------ Extract provided

Research Projects | Positioning and Navigation

Turbulence investigations and improved modelling of atmospheric refraction with VLBI and GNSS

Leaders:  Prof. Dr.-Ing. Steffen Schön
Email:  schoen@ife.uni-hannover.de
Team:  Dipl.-Ing. Franziska Kube
Year:  2012
Sponsors:  DFG (SCHO 1314/3-1)
Is Finished:  yes

Motivation

Progress in improving the quality of space-geodetic observations for precise positioning and monitoring Earth rotation is hampered by insufficient knowledge of the temporal and spatial refractivity variations in the neutrosphere. Today, only the effects showing annual to hourly long periodic variations are considered. The short periodic fluctuations in the range of minutes to sub-second that are caused by turbulence in the first few kilometres above the ground, i.e. the atmospheric boundary layer, are still neglected. These refractivity fluctuations induce phase fluctuations of wavefronts passing through the turbulent medium. They form a significant error source for electromagnetic GNSS and VLBI wave propagation. Turbulent processes can be best described stochastically. Following the widely accepted Kolmogorov turbulence model, refractivity fluctuations with scales inside the inertial subrange, i.e. between an inner and outer scale length, can be described by specific power-law processes. Since the resulting phase fluctuations are non-stationary, dedicated analysis tools are applied such as temporal or spatial structure functions, i.e. variances of the process of first order differences. The prevailing turbulent regime is then characterized by the shape of the structure function yielding typical slopes in a log-log-plot of 5/3 or 2/3.

Goals

  • Improved characterization of refractivity fluctuations and determination of turbulence parameters

  • Enhanced modelling of neutrospheric refraction effects

Methodology

 

The basis for reaching these goals is the exciting opportunity of a unique small-scale observing network with two techniques in the radio frequency domain in parallel, namely VLBI and GPS. A cluster of geodetic radio Telescopes and continuous operating GNSS stations at the Geodetic Observatory Wettzell and the Wettzell footprint network opens up numerous unique opportunities for studies of variability of water vapour in the atmosphere and the resulting refraction effects. Besides existing methods like temporal and spatial structure functions, new analysis concepts have to be developed - not only to determine the structure constant and power law exponent but also further relevant atmospheric turbulence parameters, like e.g., the scale length or the wind direction and speed. Furthermore we will develop operational models to use actual turbulence information for an improved estimation of tropospheric delays for both VLBI and GNSS observations.

------------
------ Supplied data

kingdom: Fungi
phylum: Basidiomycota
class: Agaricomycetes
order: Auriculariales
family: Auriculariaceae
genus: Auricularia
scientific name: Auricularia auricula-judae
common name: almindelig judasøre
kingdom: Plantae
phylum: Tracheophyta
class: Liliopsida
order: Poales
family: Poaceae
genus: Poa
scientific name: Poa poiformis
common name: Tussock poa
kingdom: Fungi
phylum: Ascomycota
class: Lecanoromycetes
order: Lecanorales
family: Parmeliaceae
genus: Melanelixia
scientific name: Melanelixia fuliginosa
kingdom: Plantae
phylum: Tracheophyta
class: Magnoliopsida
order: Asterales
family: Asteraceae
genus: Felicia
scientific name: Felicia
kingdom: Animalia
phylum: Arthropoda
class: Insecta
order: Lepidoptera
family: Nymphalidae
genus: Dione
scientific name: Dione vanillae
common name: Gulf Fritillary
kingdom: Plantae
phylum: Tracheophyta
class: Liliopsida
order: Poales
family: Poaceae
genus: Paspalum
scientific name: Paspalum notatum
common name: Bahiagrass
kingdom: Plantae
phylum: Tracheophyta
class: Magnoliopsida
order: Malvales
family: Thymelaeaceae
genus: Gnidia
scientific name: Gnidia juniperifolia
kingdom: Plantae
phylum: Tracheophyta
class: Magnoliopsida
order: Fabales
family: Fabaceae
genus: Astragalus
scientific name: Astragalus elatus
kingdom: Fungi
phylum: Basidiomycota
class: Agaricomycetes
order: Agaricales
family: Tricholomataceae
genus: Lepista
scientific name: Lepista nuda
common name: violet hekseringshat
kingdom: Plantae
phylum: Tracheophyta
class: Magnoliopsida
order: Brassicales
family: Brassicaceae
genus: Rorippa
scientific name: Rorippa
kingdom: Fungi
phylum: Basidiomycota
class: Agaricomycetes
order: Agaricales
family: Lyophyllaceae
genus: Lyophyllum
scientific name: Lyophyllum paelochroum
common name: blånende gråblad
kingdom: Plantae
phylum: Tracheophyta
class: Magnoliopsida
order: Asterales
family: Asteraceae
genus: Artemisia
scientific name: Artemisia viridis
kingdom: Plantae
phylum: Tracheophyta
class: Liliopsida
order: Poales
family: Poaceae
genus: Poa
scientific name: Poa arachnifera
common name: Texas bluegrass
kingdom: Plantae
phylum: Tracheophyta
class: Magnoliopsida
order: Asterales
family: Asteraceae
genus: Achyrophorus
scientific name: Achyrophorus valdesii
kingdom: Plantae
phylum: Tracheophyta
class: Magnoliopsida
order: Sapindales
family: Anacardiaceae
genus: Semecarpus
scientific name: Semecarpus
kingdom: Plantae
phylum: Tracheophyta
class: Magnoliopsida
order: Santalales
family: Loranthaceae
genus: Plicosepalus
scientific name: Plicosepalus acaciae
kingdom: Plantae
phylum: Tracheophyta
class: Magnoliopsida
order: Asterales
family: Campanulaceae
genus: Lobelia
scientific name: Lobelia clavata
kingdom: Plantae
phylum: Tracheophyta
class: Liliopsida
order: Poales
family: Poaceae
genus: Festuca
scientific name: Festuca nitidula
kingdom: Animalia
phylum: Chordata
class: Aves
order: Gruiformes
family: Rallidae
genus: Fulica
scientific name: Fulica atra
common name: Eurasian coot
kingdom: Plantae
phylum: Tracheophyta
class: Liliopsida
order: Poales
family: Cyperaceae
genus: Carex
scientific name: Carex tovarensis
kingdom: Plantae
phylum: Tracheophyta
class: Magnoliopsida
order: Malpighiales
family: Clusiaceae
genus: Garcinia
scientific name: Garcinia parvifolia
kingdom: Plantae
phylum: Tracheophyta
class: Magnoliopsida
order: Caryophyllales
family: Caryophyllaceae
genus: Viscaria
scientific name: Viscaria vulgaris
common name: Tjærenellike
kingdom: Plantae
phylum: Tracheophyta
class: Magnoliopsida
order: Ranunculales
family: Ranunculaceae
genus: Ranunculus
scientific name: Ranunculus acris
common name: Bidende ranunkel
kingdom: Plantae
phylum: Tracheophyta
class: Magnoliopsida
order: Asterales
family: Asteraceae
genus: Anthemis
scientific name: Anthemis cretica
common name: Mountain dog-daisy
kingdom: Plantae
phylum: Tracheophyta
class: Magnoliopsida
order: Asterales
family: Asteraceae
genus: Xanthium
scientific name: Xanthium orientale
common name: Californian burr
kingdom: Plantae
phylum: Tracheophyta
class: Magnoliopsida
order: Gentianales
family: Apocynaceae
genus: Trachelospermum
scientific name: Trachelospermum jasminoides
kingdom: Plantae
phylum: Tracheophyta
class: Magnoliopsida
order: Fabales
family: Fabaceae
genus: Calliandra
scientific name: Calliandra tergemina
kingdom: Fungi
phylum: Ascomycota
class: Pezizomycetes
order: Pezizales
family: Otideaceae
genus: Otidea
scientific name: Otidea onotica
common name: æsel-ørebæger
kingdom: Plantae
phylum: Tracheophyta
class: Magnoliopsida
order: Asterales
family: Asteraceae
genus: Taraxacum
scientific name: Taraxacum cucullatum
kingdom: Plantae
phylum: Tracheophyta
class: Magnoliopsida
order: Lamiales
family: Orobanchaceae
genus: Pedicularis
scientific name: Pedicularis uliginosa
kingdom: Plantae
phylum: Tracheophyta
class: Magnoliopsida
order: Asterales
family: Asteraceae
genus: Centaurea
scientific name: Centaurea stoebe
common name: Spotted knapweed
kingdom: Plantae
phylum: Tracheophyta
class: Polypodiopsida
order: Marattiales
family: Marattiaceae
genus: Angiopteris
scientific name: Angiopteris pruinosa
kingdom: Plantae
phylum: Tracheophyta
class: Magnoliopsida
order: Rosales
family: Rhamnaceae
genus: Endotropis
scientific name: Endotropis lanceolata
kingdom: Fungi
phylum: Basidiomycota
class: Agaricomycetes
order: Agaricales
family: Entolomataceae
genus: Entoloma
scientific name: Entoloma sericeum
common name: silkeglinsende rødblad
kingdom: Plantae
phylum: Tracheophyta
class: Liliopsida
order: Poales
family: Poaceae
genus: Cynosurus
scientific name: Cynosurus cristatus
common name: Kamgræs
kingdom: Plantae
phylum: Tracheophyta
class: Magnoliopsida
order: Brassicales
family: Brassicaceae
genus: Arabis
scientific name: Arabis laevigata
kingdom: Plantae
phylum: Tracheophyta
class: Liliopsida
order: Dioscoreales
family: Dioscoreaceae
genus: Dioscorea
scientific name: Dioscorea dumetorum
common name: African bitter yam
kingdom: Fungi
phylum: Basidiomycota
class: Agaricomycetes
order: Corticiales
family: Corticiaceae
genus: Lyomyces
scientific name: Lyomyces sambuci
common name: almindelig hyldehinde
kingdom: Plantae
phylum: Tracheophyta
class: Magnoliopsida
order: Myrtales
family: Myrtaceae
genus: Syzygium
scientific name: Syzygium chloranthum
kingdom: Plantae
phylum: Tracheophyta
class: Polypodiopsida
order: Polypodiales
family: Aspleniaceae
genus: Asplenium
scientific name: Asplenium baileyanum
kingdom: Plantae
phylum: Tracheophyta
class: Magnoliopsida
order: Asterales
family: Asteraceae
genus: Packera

------------

> [Written problem]: In the project description on turbulence and atmospheric refraction, what typical slopes of the structure function in a log-log plot characterize the prevailing turbulent regime?

> [Reply]: Slopes of 5/3 or 2/3.